The terminal has the capacity of 27.6 million tons per year. “That’s 4 Bcf of gas a day. If you do the math … that is 40 Tcf of natural gas resource over the life for this plan.” Tellurian currently produces .004 Bcf/d. “I’ve got a chart that I have next to my desk to remind myself of where we are and where we want to go. That’s very ambitious.”
The start of the chain in building Tellurian into a global natural gas company is gas production from the U.S., he said. That includes Tellurian Production Co., the upstream portion of the Tellurian model, which is “absolutely critical” to the company’s business model, he said.
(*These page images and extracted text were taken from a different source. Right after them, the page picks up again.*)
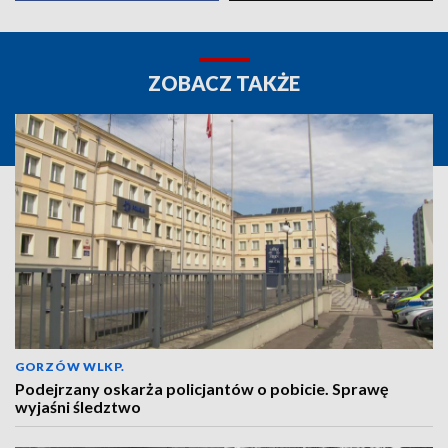
ZOBACZ TAKŻE
GORZÓW WLKP.
Podejrzany oskarża policjantów o pobicie. Sprawę
wyjaśni śledztwo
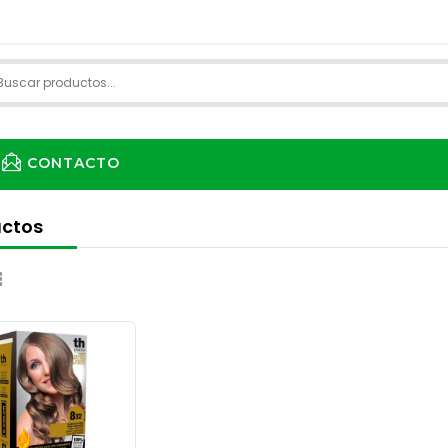
CONTACTO
ctos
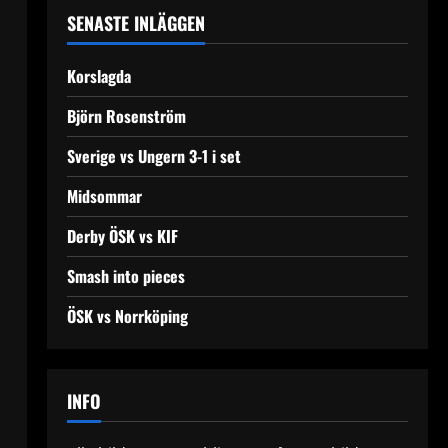
SENASTE INLÄGGEN
Korslagda
Björn Rosenström
Sverige vs Ungern 3-1 i set
Midsommar
Derby ÖSK vs KIF
Smash into pieces
ÖSK vs Norrköping
INFO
In fourth-quarter 2017, Tellurian acquired 11,629 net acres in the Haynesville Shale primarily in DeSoto and Red River parishes, La., from Rockcliff Energy LLC for $87.8 million.
The assets include about 4 MMcf/d of gas production, about 1.4 Tcf of gas resource and about 178 identified development locations and 19 operated producing wells. The assets are also 80% HBP and 94% operated, allowing flexible development for the company. Tellurian believes it will be able to produce and deliver gas to the market for an estimated $2.25/MMBtu.
He pointed out that companies like Chesapeake Energy Corp., Comstock, Goodrich and BP Plc have figured it out. “They have materially de-risk the Haynesville and it’s materially underdeveloped.” He noted there’s a trajectory and running room for Tellurian to be able to develop those assets.
“If you think about it, this is an ideal asset,” Howie said. “We want to operate to control the pace of development, we want to operate to control costs and we want to have low operating costs. This leads to an initial goal: 1.5 Bcf a day by 2022, 2023,” Howie said.
“Tellurian is a massive long bet on global growth,” he said. “There is no better natural gas asset and no better natural gas producers than those in the Haynesville. And we want to help you move your gas and sell it internationally.”